Easy, Massively Parallel R on UO’s ACISS Cluster
Seriously, guys, seriously. This is amazing.
Imagine a place where you can conjure many computers to run all of the R scripts at once, rather than one after the other. That place is aciss.uoregon.edu (sign up for an account here).
Here are quick links to the stuff I’ll describe below:
- ACISS
- The R package BatchJobs (via github)
- Configuring BatchJobs tutorial
Understanding Processor and Batch Parallelization
Before I get into the details, let me describe how you should be thinking about the kind of parallelizing you’ll do with ACISS. Normally when you run an R script, it does all of its processing on one processor: + (imagine that’s a processor).
If you use the doParallel
package, or boot
, you may already be aware that sometimes you can run a bunch of parts of an R script, aka a bunch of processes, simultaneously using multiple processors at once on your 4 or 8 core intel CPU*. For example, in a bootstrap situation, you might want to take a bunch of random samples of your data (with replacement) and calculate the statistic of interest on those samples to get a feel for how stable the statistic is. Usually people do this 1000-5000 times. If you were to run each sample one after the other on a single processor, it might take awhile (depending on your statistic of interest). But you can tell boot, ncpus=8
and boot will split up the processes so that each core in your CPU runs some of the statistic calculations: ++++++++. That’ll cut down the time it takes to do the bootstrap by about 8 times.

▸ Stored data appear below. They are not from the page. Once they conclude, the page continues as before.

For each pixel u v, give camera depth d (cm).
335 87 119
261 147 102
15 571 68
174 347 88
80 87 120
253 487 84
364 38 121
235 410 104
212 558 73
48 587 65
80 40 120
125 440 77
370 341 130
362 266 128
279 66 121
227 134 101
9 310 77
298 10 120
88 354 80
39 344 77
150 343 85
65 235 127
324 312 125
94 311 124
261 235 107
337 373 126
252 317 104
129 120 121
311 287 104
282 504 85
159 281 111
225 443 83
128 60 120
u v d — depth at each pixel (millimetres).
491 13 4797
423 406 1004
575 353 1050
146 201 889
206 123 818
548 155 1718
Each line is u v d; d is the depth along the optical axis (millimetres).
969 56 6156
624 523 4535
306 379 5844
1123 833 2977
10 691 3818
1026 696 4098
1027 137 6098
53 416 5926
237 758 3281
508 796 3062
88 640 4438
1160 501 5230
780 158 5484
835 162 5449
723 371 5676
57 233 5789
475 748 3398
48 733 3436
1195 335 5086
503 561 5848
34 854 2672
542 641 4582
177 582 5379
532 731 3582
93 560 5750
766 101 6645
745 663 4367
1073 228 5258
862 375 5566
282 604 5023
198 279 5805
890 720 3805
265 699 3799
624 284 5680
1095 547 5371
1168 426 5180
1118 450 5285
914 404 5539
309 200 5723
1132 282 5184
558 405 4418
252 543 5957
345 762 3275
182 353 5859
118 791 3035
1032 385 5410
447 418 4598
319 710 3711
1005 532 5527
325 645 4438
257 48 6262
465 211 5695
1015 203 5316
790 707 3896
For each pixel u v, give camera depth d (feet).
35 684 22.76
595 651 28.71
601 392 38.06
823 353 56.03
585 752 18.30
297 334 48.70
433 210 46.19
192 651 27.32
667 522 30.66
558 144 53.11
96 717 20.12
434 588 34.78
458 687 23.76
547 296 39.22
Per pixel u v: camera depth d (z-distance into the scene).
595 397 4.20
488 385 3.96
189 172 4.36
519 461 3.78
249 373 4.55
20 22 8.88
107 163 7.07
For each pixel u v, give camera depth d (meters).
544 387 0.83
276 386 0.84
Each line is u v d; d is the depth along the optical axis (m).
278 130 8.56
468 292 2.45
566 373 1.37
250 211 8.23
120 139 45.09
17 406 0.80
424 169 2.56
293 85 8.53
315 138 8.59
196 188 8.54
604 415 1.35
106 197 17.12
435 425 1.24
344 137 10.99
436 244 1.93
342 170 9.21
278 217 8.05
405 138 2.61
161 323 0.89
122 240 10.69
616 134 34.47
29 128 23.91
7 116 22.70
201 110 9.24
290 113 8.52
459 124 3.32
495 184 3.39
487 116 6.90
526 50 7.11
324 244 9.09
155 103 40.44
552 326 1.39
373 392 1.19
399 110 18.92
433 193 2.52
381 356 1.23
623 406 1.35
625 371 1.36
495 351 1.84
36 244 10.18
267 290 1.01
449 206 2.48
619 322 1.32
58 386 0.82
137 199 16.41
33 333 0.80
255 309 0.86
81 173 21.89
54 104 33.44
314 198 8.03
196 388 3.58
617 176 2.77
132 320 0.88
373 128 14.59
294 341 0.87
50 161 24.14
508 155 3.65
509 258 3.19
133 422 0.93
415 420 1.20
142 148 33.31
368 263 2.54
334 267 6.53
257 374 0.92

While cutting down processing time by a factor of 8 is nothing to sneeze at, imagine you had 20 computers, each with a CPU with 12 cores. That’s ACISS, but on an even more massive scale (they have more than 20 computers, called nodes, and they have a bunch of different types of nodes).
So now we’re working with 20 groups of 12 processors: 1[++++++++++++] 2[++++++++++++] … 20[++++++++++++]. Let’s pretend you have a statistic that takes 5 minutes to estimate, and you want to bootstrap it 1000 times. One thing you could do is write a script that runs the bootstrap 50 times, using 12 processor, and then run that script on each of the 20 computers (imagine literally walking around to each of 20 computers and running your R script). A job that would take ~83 hours (5*1000/60
) executed serially would take about 20 minutes (5*1000/12/20
) using the above method. Holeee smokes.
* One CPU can contain many processors, but usually you only use one at a time.
Designing an R script for BatchJobs
This is an incredibly broad topic, with a lot of heterogeneity in how people implement these things. Here’s just a tiny bit of advice after very little experience. For BatchJobs to work it needs one function that takes a single parameter. You’re also going to give BatchJobs a list of starting values. For each starting value it will request a node, and run your function on the starting value.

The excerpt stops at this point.